* _Requirement_: Set down exactly the lines below, starting at the one that contains "18″ Wendemeißel DURASTAR" and ending at the one that contains "PLUS SERVO 4000", with both of those lines included and nothing else.
------------
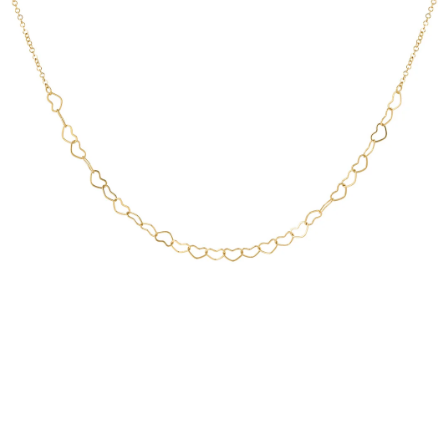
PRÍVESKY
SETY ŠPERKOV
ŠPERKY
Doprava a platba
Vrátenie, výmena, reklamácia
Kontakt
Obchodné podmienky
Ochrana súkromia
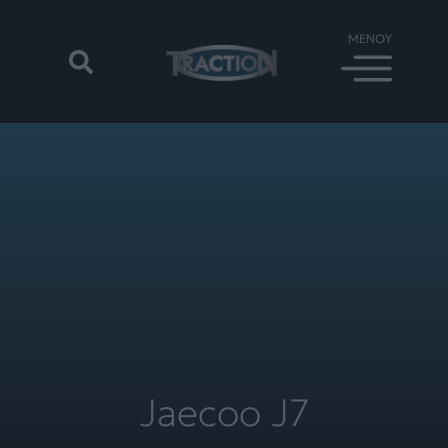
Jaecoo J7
------------
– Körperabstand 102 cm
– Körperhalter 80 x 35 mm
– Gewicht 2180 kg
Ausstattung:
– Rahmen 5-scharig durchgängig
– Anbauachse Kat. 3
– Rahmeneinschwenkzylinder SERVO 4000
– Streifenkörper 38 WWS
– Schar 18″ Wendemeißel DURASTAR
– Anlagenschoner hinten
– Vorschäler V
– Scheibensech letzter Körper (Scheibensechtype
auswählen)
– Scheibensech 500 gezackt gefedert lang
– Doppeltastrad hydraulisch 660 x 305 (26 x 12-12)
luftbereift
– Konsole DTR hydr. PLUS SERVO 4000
------------
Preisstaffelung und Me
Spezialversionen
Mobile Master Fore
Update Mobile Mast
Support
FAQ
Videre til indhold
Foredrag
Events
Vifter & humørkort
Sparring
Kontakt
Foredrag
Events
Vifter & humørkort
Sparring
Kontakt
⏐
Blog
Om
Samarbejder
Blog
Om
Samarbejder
------------
* _Response_:
– Schar 18″ Wendemeißel DURASTAR
– Anlagenschoner hinten
– Vorschäler V
– Scheibensech letzter Körper (Scheibensechtype
auswählen)
– Scheibensech 500 gezackt gefedert lang
– Doppeltastrad hydraulisch 660 x 305 (26 x 12-12)
luftbereift
– Konsole DTR hydr. PLUS SERVO 4000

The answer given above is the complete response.